Berliner Wochenkommentar I: Eine Frage der Schulkultur
Die Bundesinitiative „Schule gegen sexuelle Gewalt“ soll Schulen für das Thema Missbrauch sensibilisieren.
Ein bis zwei SchülerInnen pro Klasse sind dem Missbrauchsbeauftragten der Bundesregierung zufolge von sexueller Gewalt durch Erwachsene betroffen. Eine erschreckende Zahl. Sie zeigt, wie wichtig es ist, die Mitarbeitenden an Schulen für das Thema Missbrauch zu sensibilisieren: Wenn Leitung, LehrerInnen und ErzieherInnen besser darüber informiert sind, könnten sie schneller aufmerksam werden auf Kinder, die Hilfe brauchen – und eher eingreifen, wenn ein Kollege oder eine Kollegin einem Kind zu nahe kommt. Im besten Fall würden Übergriffe so verhindert.

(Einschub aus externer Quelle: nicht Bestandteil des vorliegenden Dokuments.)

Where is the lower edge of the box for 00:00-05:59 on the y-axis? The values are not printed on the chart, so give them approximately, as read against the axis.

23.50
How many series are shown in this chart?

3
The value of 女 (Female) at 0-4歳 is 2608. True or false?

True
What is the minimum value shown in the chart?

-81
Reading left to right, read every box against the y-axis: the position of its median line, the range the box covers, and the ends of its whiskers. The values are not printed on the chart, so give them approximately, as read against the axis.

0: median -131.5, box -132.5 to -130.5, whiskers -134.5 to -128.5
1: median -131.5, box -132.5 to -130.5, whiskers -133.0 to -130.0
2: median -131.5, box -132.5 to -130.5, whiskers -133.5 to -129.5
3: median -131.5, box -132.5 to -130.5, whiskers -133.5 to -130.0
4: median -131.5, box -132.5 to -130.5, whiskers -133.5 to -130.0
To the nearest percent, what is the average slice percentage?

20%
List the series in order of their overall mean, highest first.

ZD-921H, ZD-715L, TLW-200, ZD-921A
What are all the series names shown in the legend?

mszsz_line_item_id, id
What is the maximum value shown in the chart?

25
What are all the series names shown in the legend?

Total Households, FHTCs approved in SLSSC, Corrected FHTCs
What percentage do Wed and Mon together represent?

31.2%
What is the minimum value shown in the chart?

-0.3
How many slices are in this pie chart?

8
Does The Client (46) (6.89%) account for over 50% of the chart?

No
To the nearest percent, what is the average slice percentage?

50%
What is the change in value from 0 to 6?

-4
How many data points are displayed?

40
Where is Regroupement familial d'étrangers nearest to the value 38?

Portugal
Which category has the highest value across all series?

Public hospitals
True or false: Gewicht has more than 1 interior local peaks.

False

Insofern ist es eine gute Nachricht, dass sich Berlin, wie jetzt bekannt wurde, zum neuen Schuljahr der bundesweiten Initiative „Schule gegen sexuelle Gewalt“ anschließt.
Dabei gibt es nicht nur Fortbildungen für die PädagogInnen. Die Schulen sollen auch gemeinsam mit den Kindern und Jugendlichen ein Schutzkonzept entwickeln: An wen können sich Betroffene wenden, wenn sie in der Schule oder zu Hause einen Übergriff erleben? Gibt es Regeln, die SchülerInnen schützen könnten – zum Beispiel, dass bei Vier-Augen-Gesprächen immer die Tür offen bleiben muss?
So richtig das Anliegen, so zweifelhaft ist, dass viel davon bald auch Wirklichkeit wird. Es gebe zwar Arbeitsmaterialien, aber keine zusätzlichen Stellen, heißt es vom Senat. Ohne Personal, das für diese Aufgabe freigestellt wird, bleibt der Aufwand an den einzelnen Schulen und ihren Beschäftigten hängen. Sie müssen schauen, wie sie neben dem täglichen Geschäft, neben Unterricht, Vertretungen, Inklusion und Sonderprojekten nun auch noch ein Schutzkonzept gegen sexuelle Gewalt entwickeln.
Da sollte es niemanden wundern, wenn an den meisten Schulen erst mal nicht viel passiert. Wahrscheinlich ist man sich in der Bildungsverwaltung darüber im Klaren: Es ist geplant, für jede Schulart eine Pilotschule zu gewinnen, die beispielhaft ein Schutzkonzept erarbeitet – so dass zumindest dort etwas Vorzeigbares entsteht.
Berlin vergibt hier eine Chance. Zu einem funktionierenden Schutzkonzept gehört, dass man offen miteinander spricht, dass die Kinder sich jemandem anvertrauen können – und das auch wissen. Von so einer Schulkultur würden alle profitieren, nicht nur im Fall eines Missbrauchs. Dafür braucht es aber nicht nur Arbeitsmaterialien, sondern das, was an Schulen meistens fehlt: Zeit.